Thanks for this pointer. My BioPython version is 1.79. Since you are not getting this warning, I think I should be good to proceed while ignoring this warning. Does that sound like a sensible thing to you?

I don't think this will affect secondary structure assignments, but it could affect the calculation of solvent accessibility. I really don't know because I have always used DSSP directly rather than via BioPython.

It may be a good idea to remove the hydrogens because they are not needed by DSSP. That could also take care of the warning. There is a program called reduce which you can find here. It is meant for adding hydrogens, but it can do the opposite.

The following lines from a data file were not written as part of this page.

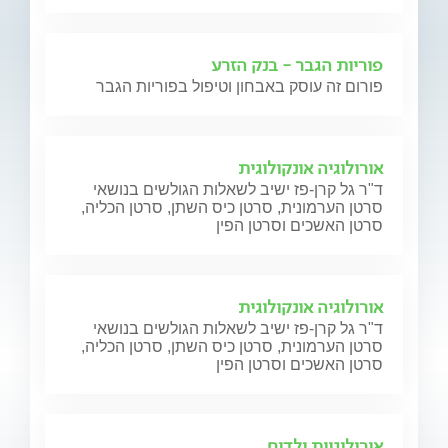
פוריות הגבר - בנק הזרע
פורום זה עוסק באבחון וטיפול בפוריות הגבר
אורולוגיה אונקולוגית
ד"ר גל קרן-פז ישיב לשאלות הגולשים בנושאי
סרטן הערמונית, סרטן כיס השתן, סרטן הכליה,
סרטן האשכים וסרטן הפין
אורולוגיה אונקולוגית
ד"ר גל קרן-פז ישיב לשאלות הגולשים בנושאי
סרטן הערמונית, סרטן כיס השתן, סרטן הכליה,
סרטן האשכים וסרטן הפין
אורולוגיית ילדים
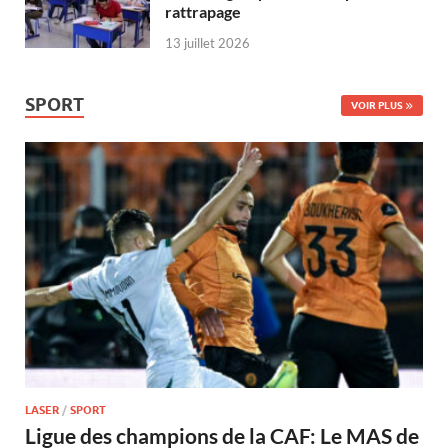
rattrapage
13 juillet 2026
SPORT
VOIR PLUS
LASER
/
SPORT
Ligue des champions de la CAF: Le MAS de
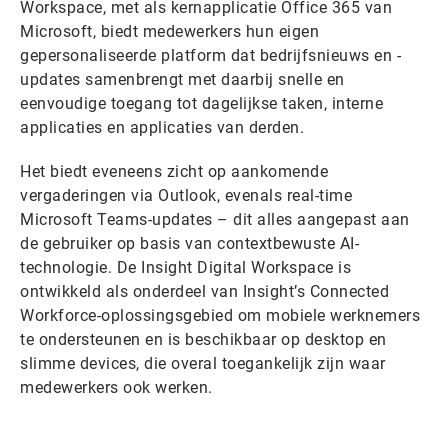
Workspace, met als kernapplicatie Office 365 van
Microsoft, biedt medewerkers hun eigen
gepersonaliseerde platform dat bedrijfsnieuws en -
updates samenbrengt met daarbij snelle en
eenvoudige toegang tot dagelijkse taken, interne
applicaties en applicaties van derden.
Het biedt eveneens zicht op aankomende
vergaderingen via Outlook, evenals real-time
Microsoft Teams-updates – dit alles aangepast aan
de gebruiker op basis van contextbewuste AI-
technologie. De Insight Digital Workspace is
ontwikkeld als onderdeel van Insight’s Connected
Workforce-oplossingsgebied om mobiele werknemers
te ondersteunen en is beschikbaar op desktop en
slimme devices, die overal toegankelijk zijn waar
medewerkers ook werken.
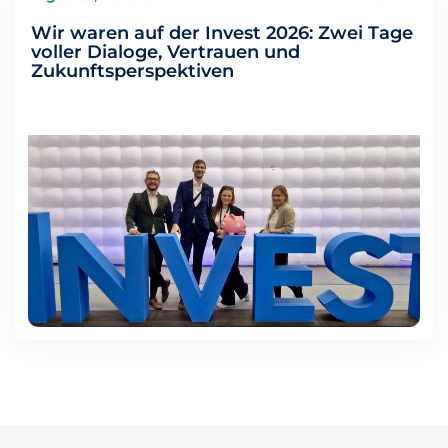
Wir waren auf der Invest 2026: Zwei Tage
voller Dialoge, Vertrauen und
Zukunftsperspektiven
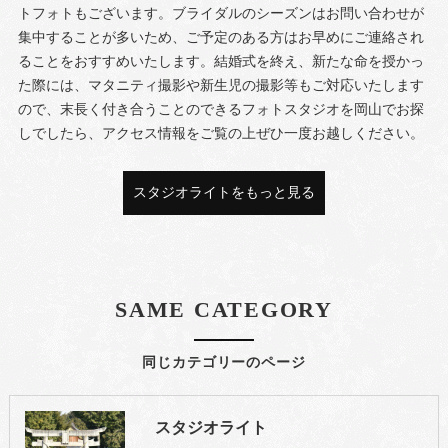
トフォトもございます。ブライダルのシーズンはお問い合わせが
集中することが多いため、ご予定のある方はお早めにご連絡され
ることをおすすめいたします。結婚式を終え、新たな命を授かっ
た際には、マタニティ撮影や新生児の撮影等もご対応いたします
ので、末長く付き合うことのできるフォトスタジオを岡山でお探
しでしたら、アクセス情報をご覧の上ぜひ一度お越しください。
スタジオライトをもっと見る
SAME CATEGORY
同じカテゴリーのページ
スタジオライト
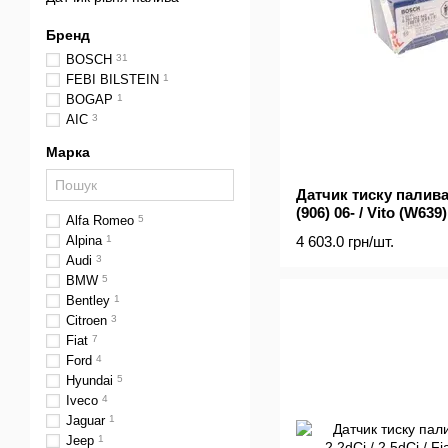
Бренд
BOSCH
31
FEBI BILSTEIN
1
BOGAP
1
AIC
3
Марка
Датчик тиску палива
(906) 06- / Vito (W639)
Alfa Romeo
5
4 603.0 грн/шт.
Alpina
1
Audi
3
BMW
5
Bentley
1
Citroen
3
Fiat
7
Ford
4
Hyundai
5
Iveco
4
Jaguar
1
Jeep
1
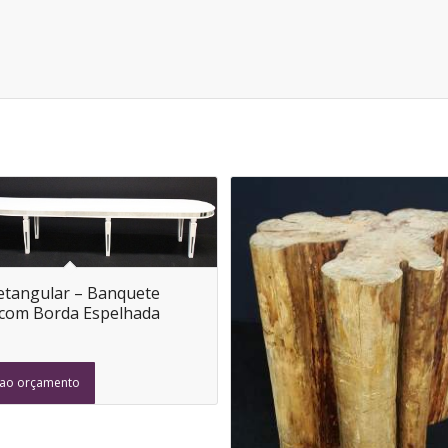
tangular – Banquete
com Borda Espelhada
 ao orçamento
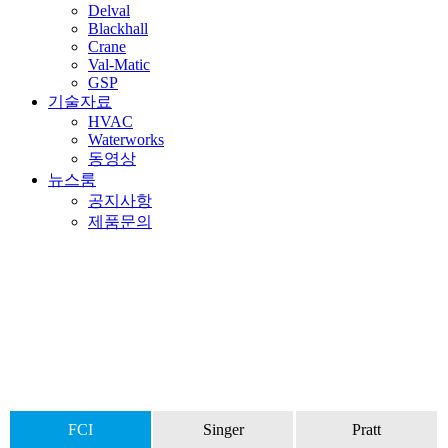
Delval
Blackhall
Crane
Val-Matic
GSP
기술자료
HVAC
Waterworks
동영상
뉴스룸
공지사항
제품문의
FCI
FCI
Singer
Pratt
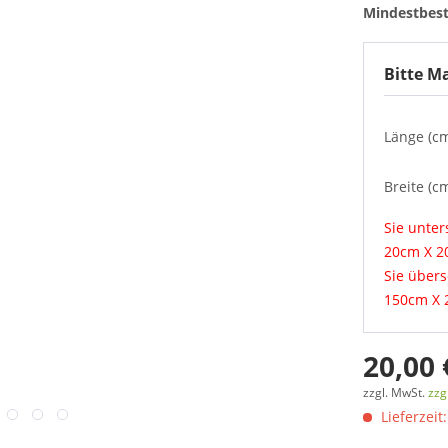
Mindestbest
Bitte M
Länge (cm
Breite (cm
Sie unte
20cm X 
Sie über
150cm X
20,00 
zzgl. MwSt.
zzg
Lieferzeit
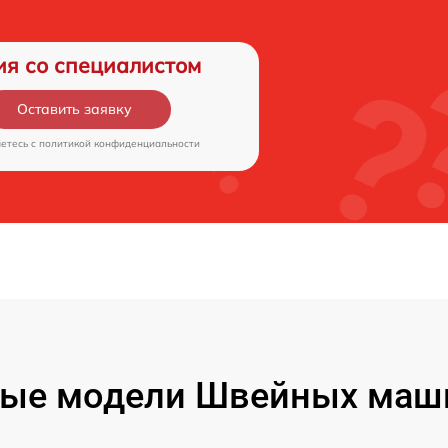
ия со специалистом
Оставить заявку
аетесь c
политикой конфиденциальности
ые модели Швейных маши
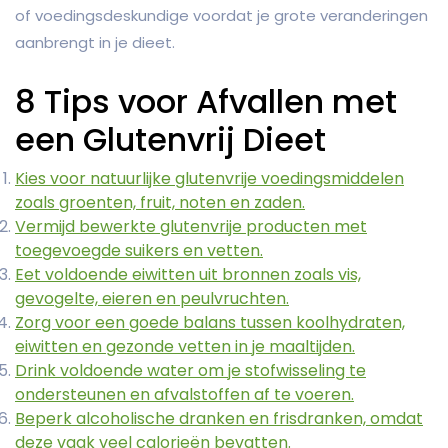
of voedingsdeskundige voordat je grote veranderingen
aanbrengt in je dieet.
8 Tips voor Afvallen met
een Glutenvrij Dieet
Kies voor natuurlijke glutenvrije voedingsmiddelen
zoals groenten, fruit, noten en zaden.
Vermijd bewerkte glutenvrije producten met
toegevoegde suikers en vetten.
Eet voldoende eiwitten uit bronnen zoals vis,
gevogelte, eieren en peulvruchten.
Zorg voor een goede balans tussen koolhydraten,
eiwitten en gezonde vetten in je maaltijden.
Drink voldoende water om je stofwisseling te
ondersteunen en afvalstoffen af te voeren.
Beperk alcoholische dranken en frisdranken, omdat
deze vaak veel calorieën bevatten.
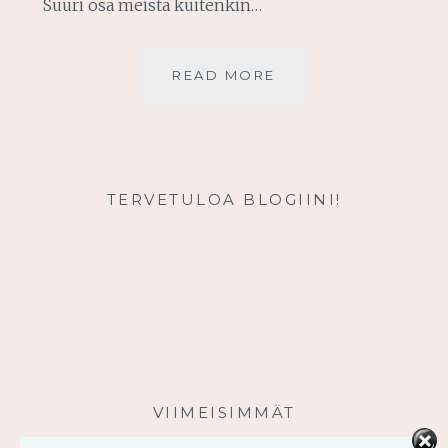
Suuri osa meistä kuitenkin…
PIDÄ
READ MORE
PAUSSI
–
JA
USEIN
TERVETULOA BLOGIINI!
VIIMEISIMMÄT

reduce -Trim 5pti.pdb > 5pti_noH.pdb

Thanks to your suggestion of removing the hydrogens, the warning is now gone. I have used biopython for removing the hydrogens. I am putting the script here so that it might help someone in the future.

for model in structure:
for chain in model:
for residue in chain:
atoms_to_remove = []
for atom in residue:
if atom.element == "H":
atoms_to_remove.append(atom.name)
for atom in atoms_to_remove:
residue.detach_child(atom)

io = PDBIO()
io.set_structure(structure)
io.save("X_no_hydrogen.pdb")

Thanks a lot. I will try to remove hydrogens and will let you know what happens after that. I am extremely grateful for your help.